- _REQUIREMENT_: Reproduce the stretch of rows from the start of the rows through the line containing "Write the alphaTex for this tab.", replacing "volume 12" with "volume 10" wherever it occurs and changing nothing else. Omit the pictures from the reproduced text.

(Collected data)
# # # #
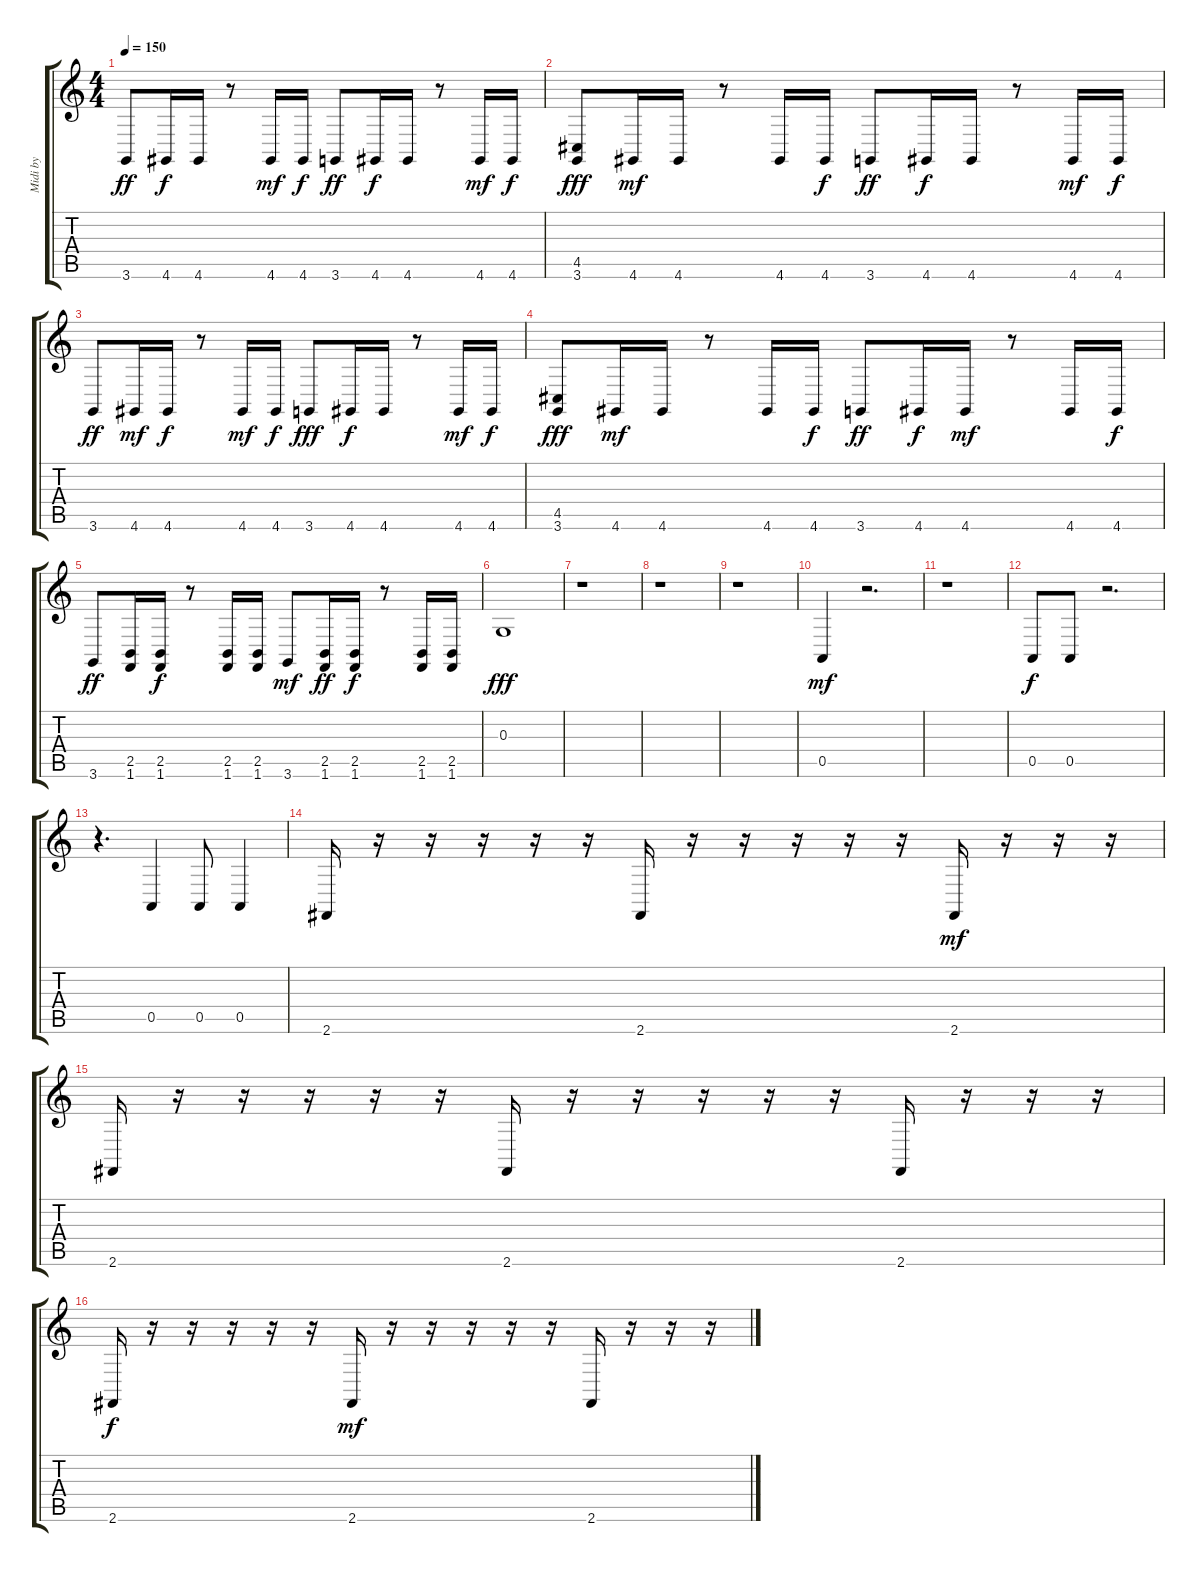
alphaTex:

\track ("Midi by   " "Midi by   ") {instrument acousticgrandpiano}
\staff {score tabs}
\tuning (E4 B3 G3 D3 A2 E2) {hide}
\ts (4 4)
\tempo 150
\clef g2
\ks c
3.6.8{dy ff} 4.6.16{dy f} 4.6.16 r.8 4.6.16{dy mf} 4.6.16{dy f} 3.6.8{dy ff} 4.6.16{dy f} 4.6.16 r.8 4.6.16{dy mf} 4.6.16{dy f} |
(4.5 3.6).8{dy fff} 4.6.16{dy mf} 4.6.16 r.8 4.6.16 4.6.16{dy f} 3.6.8{dy ff} 4.6.16{dy f} 4.6.16 r.8 4.6.16{dy mf} 4.6.16{dy f} |
3.6.8{dy ff} 4.6.16{dy mf} 4.6.16{dy f} r.8 4.6.16{dy mf} 4.6.16{dy f} 3.6.8{dy fff} 4.6.16{dy f} 4.6.16 r.8 4.6.16{dy mf} 4.6.16{dy f} |
(4.5 3.6).8{dy fff} 4.6.16{dy mf} 4.6.16 r.8 4.6.16 4.6.16{dy f} 3.6.8{dy ff} 4.6.16{dy f} 4.6.16{dy mf} r.8 4.6.16 4.6.16{dy f} |
3.6.8{dy ff} (2.5 1.6).16 (2.5 1.6).16{dy f} r.8 (2.5 1.6).16 (2.5 1.6).16 3.6.8{dy mf} (2.5 1.6).16{dy ff} (2.5 1.6).16{dy f} r.8 (2.5 1.6).16 (2.5 1.6).16 |
0.3.1{dy fff} |
r.1 |
r.1 |
r.1 |
0.5.4{dy mf volume 12} r.2{d} |
r.1 |
0.5.8{dy f} 0.5.8 r.2{d} |
r.4{d} 0.5.4 0.5.8 0.5.4 |
2.6.16{volume 12} r.16 r.16 r.16 r.16 r.16 2.6.16{volume 6} r.16 r.16 r.16 r.16 r.16 2.6.16{dy mf} r.16 r.16 r.16 |
2.6.16{volume 12} r.16 r.16 r.16 r.16 r.16 2.6.16{volume 6} r.16 r.16 r.16 r.16 r.16 2.6.16 r.16 r.16 r.16 |
2.6.16{dy f volume 12} r.16 r.16 r.16 r.16 r.16 2.6.16{dy mf volume 6} r.16 r.16 r.16 r.16 r.16 2.6.16 r.16 r.16 r.16
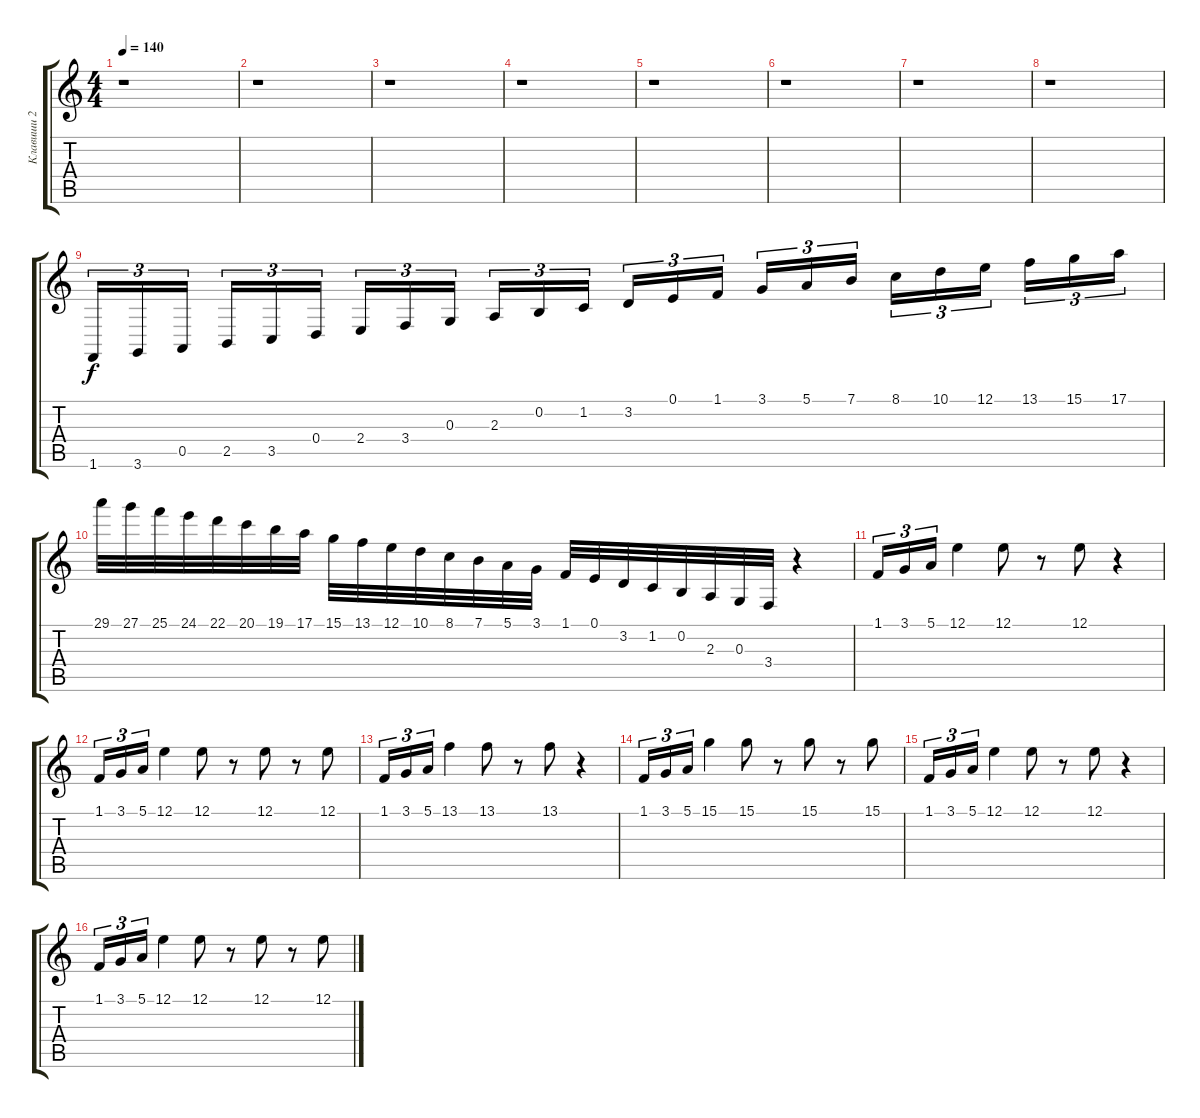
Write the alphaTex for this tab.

\track ("Клавиши 2" "Клавиши 2") {instrument lead1square}
\staff {score tabs}
\tuning (E4 B3 G3 D3 A2 E2) {hide}
\ts (4 4)
\tempo 140
\clef g2
\ks c
r.1{dy f} |
r.1 |
r.1 |
r.1 |
r.1 |
r.1 |
r.1 |
r.1 |
1.6.16{tu (3 2)} 3.6.16{tu (3 2)} 0.5.16{tu (3 2) beam splitsecondary} 2.5.16{tu (3 2)} 3.5.16{tu (3 2)} 0.4.16{tu (3 2)} 2.4.16{tu (3 2)} 3.4.16{tu (3 2)} 0.3.16{tu (3 2) beam splitsecondary} 2.3.16{tu (3 2)} 0.2.16{tu (3 2)} 1.2.16{tu (3 2)} 3.2.16{tu (3 2)} 0.1.16{tu (3 2)} 1.1.16{tu (3 2) beam splitsecondary} 3.1.16{tu (3 2)} 5.1.16{tu (3 2)} 7.1.16{tu (3 2)} 8.1.16{tu (3 2)} 10.1.16{tu (3 2)} 12.1.16{tu (3 2) beam splitsecondary} 13.1.16{tu (3 2)} 15.1.16{tu (3 2)} 17.1.16{tu (3 2)} |
29.1.32 27.1.32 25.1.32 24.1.32 22.1.32 20.1.32 19.1.32 17.1.32 15.1.32 13.1.32 12.1.32 10.1.32 8.1.32 7.1.32 5.1.32 3.1.32 1.1.32 0.1.32 3.2.32 1.2.32 0.2.32 2.3.32 0.3.32 3.4.32 r.4 |
1.1.16{tu (3 2)} 3.1.16{tu (3 2)} 5.1.16{tu (3 2)} 12.1.4 12.1.8 r.8 12.1.8 r.4 |
1.1.16{tu (3 2)} 3.1.16{tu (3 2)} 5.1.16{tu (3 2)} 12.1.4 12.1.8 r.8 12.1.8 r.8 12.1.8 |
1.1.16{tu (3 2)} 3.1.16{tu (3 2)} 5.1.16{tu (3 2)} 13.1.4 13.1.8 r.8 13.1.8 r.4 |
1.1.16{tu (3 2)} 3.1.16{tu (3 2)} 5.1.16{tu (3 2)} 15.1.4 15.1.8 r.8 15.1.8 r.8 15.1.8 |
1.1.16{tu (3 2)} 3.1.16{tu (3 2)} 5.1.16{tu (3 2)} 12.1.4 12.1.8 r.8 12.1.8 r.4 |
1.1.16{tu (3 2)} 3.1.16{tu (3 2)} 5.1.16{tu (3 2)} 12.1.4 12.1.8 r.8 12.1.8 r.8 12.1.8
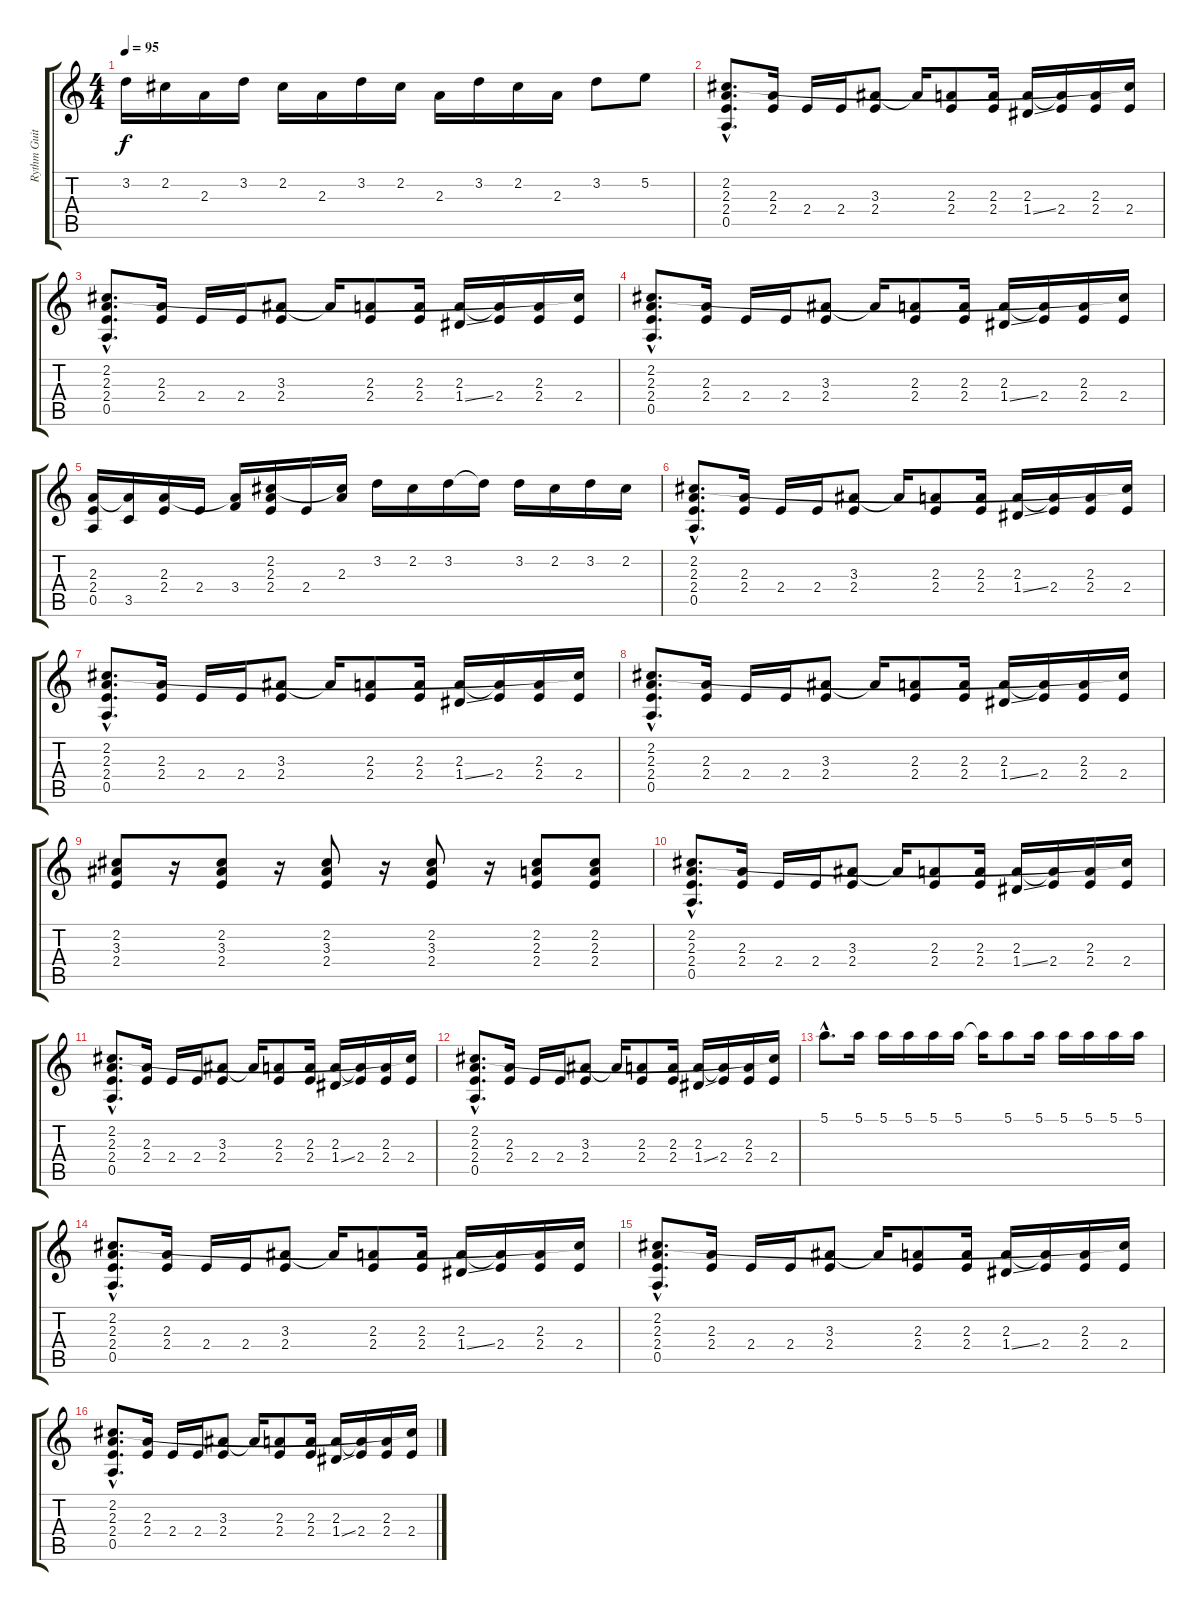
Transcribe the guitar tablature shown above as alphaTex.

\track ("Rythm Guitar I" "Rythm Guit") {instrument acousticguitarsteel}
\staff {score tabs}
\tuning (E4 B3 G3 D3 A2 E2) {hide}
\ts (4 4)
\tempo 95
\clef g2
\ks c
3.2.16{dy f} 2.2.16 2.3.16 3.2.16 2.2.16 2.3.16 3.2.16 2.2.16 2.3.16 3.2.16 2.2.16 2.3.16 3.2.8 5.2.8 |
(2.2{hac} 2.3{hac} 2.4{hac} 0.5{hac}).8{d instrument acousticguitarsteel} (2.3 2.4).16 2.4.16 2.4.16 (3.3 2.4).8 3.3{t}.16 (2.3 2.4).8 (2.3 2.4).16 (2.3 1.4{ss}).16 (2.3{t} 2.4).16 (2.3 2.4).16 (2.2{t} 2.4).16 |
(2.2{hac} 2.3{hac} 2.4{hac} 0.5{hac}).8{d} (2.3 2.4).16 2.4.16 2.4.16 (3.3 2.4).8 3.3{t}.16 (2.3 2.4).8 (2.3 2.4).16 (2.3 1.4{ss}).16 (2.3{t} 2.4).16 (2.3 2.4).16 (2.2{t} 2.4).16 |
(2.2{hac} 2.3{hac} 2.4{hac} 0.5{hac}).8{d} (2.3 2.4).16 2.4.16 2.4.16 (3.3 2.4).8 3.3{t}.16 (2.3 2.4).8 (2.3 2.4).16 (2.3 1.4{ss}).16 (2.3{t} 2.4).16 (2.3 2.4).16 (2.2{t} 2.4).16 |
(2.3 2.4 0.5).16 (2.3{t} 3.5).16 (2.3 2.4).16 2.4.16 (2.3{t} 3.4).16 (2.2 2.3 2.4).16 2.4.16 (2.2{t} 2.3).16 3.2.16 2.2.16 3.2.16 3.2{t}.16 3.2.16 2.2.16 3.2.16 2.2.16 |
(2.2{hac} 2.3{hac} 2.4{hac} 0.5{hac}).8{d} (2.3 2.4).16 2.4.16 2.4.16 (3.3 2.4).8 3.3{t}.16 (2.3 2.4).8 (2.3 2.4).16 (2.3 1.4{ss}).16 (2.3{t} 2.4).16 (2.3 2.4).16 (2.2{t} 2.4).16 |
(2.2{hac} 2.3{hac} 2.4{hac} 0.5{hac}).8{d} (2.3 2.4).16 2.4.16 2.4.16 (3.3 2.4).8 3.3{t}.16 (2.3 2.4).8 (2.3 2.4).16 (2.3 1.4{ss}).16 (2.3{t} 2.4).16 (2.3 2.4).16 (2.2{t} 2.4).16 |
(2.2{hac} 2.3{hac} 2.4{hac} 0.5{hac}).8{d} (2.3 2.4).16 2.4.16 2.4.16 (3.3 2.4).8 3.3{t}.16 (2.3 2.4).8 (2.3 2.4).16 (2.3 1.4{ss}).16 (2.3{t} 2.4).16 (2.3 2.4).16 (2.2{t} 2.4).16 |
(2.2 3.3 2.4).8 r.16 (2.2 3.3 2.4).8 r.16 (2.2 3.3 2.4).8 r.16 (2.2 3.3 2.4).8 r.16 (2.2 2.3 2.4).8 (2.2 2.3 2.4).8 |
(2.2{hac} 2.3{hac} 2.4{hac} 0.5{hac}).8{d} (2.3 2.4).16 2.4.16 2.4.16 (3.3 2.4).8 3.3{t}.16 (2.3 2.4).8 (2.3 2.4).16 (2.3 1.4{ss}).16 (2.3{t} 2.4).16 (2.3 2.4).16 (2.2{t} 2.4).16 |
(2.2{hac} 2.3{hac} 2.4{hac} 0.5{hac}).8{d} (2.3 2.4).16 2.4.16 2.4.16 (3.3 2.4).8 3.3{t}.16 (2.3 2.4).8 (2.3 2.4).16 (2.3 1.4{ss}).16 (2.3{t} 2.4).16 (2.3 2.4).16 (2.2{t} 2.4).16 |
(2.2{hac} 2.3{hac} 2.4{hac} 0.5{hac}).8{d} (2.3 2.4).16 2.4.16 2.4.16 (3.3 2.4).8 3.3{t}.16 (2.3 2.4).8 (2.3 2.4).16 (2.3 1.4{ss}).16 (2.3{t} 2.4).16 (2.3 2.4).16 (2.2{t} 2.4).16 |
5.1{hac}.8{d} 5.1.16 5.1.16 5.1.16 5.1.16 5.1.16 5.1{t}.16 5.1.8 5.1.16 5.1.16 5.1.16 5.1.16 5.1.16 |
(2.2{hac} 2.3{hac} 2.4{hac} 0.5{hac}).8{d} (2.3 2.4).16 2.4.16 2.4.16 (3.3 2.4).8 3.3{t}.16 (2.3 2.4).8 (2.3 2.4).16 (2.3 1.4{ss}).16 (2.3{t} 2.4).16 (2.3 2.4).16 (2.2{t} 2.4).16 |
(2.2{hac} 2.3{hac} 2.4{hac} 0.5{hac}).8{d} (2.3 2.4).16 2.4.16 2.4.16 (3.3 2.4).8 3.3{t}.16 (2.3 2.4).8 (2.3 2.4).16 (2.3 1.4{ss}).16 (2.3{t} 2.4).16 (2.3 2.4).16 (2.2{t} 2.4).16 |
(2.2{hac} 2.3{hac} 2.4{hac} 0.5{hac}).8{d} (2.3 2.4).16 2.4.16 2.4.16 (3.3 2.4).8 3.3{t}.16 (2.3 2.4).8 (2.3 2.4).16 (2.3 1.4{ss}).16 (2.3{t} 2.4).16 (2.3 2.4).16 (2.2{t} 2.4).16
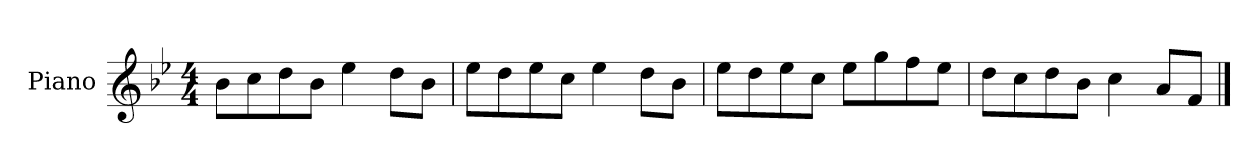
# # # #
- _SOLUTION FOR THIS TASK_:
alphaTex:

\track ("Midi by   " "Midi by   ") {instrument acousticgrandpiano}
\staff {score tabs}
\tuning (E4 B3 G3 D3 A2 E2) {hide}
\ts (4 4)
\tempo 150
\clef g2
\ks c
3.6.8{dy ff} 4.6.16{dy f} 4.6.16 r.8 4.6.16{dy mf} 4.6.16{dy f} 3.6.8{dy ff} 4.6.16{dy f} 4.6.16 r.8 4.6.16{dy mf} 4.6.16{dy f} |
(4.5 3.6).8{dy fff} 4.6.16{dy mf} 4.6.16 r.8 4.6.16 4.6.16{dy f} 3.6.8{dy ff} 4.6.16{dy f} 4.6.16 r.8 4.6.16{dy mf} 4.6.16{dy f} |
3.6.8{dy ff} 4.6.16{dy mf} 4.6.16{dy f} r.8 4.6.16{dy mf} 4.6.16{dy f} 3.6.8{dy fff} 4.6.16{dy f} 4.6.16 r.8 4.6.16{dy mf} 4.6.16{dy f} |
(4.5 3.6).8{dy fff} 4.6.16{dy mf} 4.6.16 r.8 4.6.16 4.6.16{dy f} 3.6.8{dy ff} 4.6.16{dy f} 4.6.16{dy mf} r.8 4.6.16 4.6.16{dy f} |
3.6.8{dy ff} (2.5 1.6).16 (2.5 1.6).16{dy f} r.8 (2.5 1.6).16 (2.5 1.6).16 3.6.8{dy mf} (2.5 1.6).16{dy ff} (2.5 1.6).16{dy f} r.8 (2.5 1.6).16 (2.5 1.6).16 |
0.3.1{dy fff} |
r.1 |
r.1 |
r.1 |
0.5.4{dy mf volume 10} r.2{d} |
r.1 |
0.5.8{dy f} 0.5.8 r.2{d} |
r.4{d} 0.5.4 0.5.8 0.5.4 |
2.6.16{volume 10} r.16 r.16 r.16 r.16 r.16 2.6.16{volume 6} r.16 r.16 r.16 r.16 r.16 2.6.16{dy mf} r.16 r.16 r.16 |
2.6.16{volume 10} r.16 r.16 r.16 r.16 r.16 2.6.16{volume 6} r.16 r.16 r.16 r.16 r.16 2.6.16 r.16 r.16 r.16 |
2.6.16{dy f volume 10} r.16 r.16 r.16 r.16 r.16 2.6.16{dy mf volume 6} r.16 r.16 r.16 r.16 r.16 2.6.16 r.16 r.16 r.16
Write the alphaTex for this tab.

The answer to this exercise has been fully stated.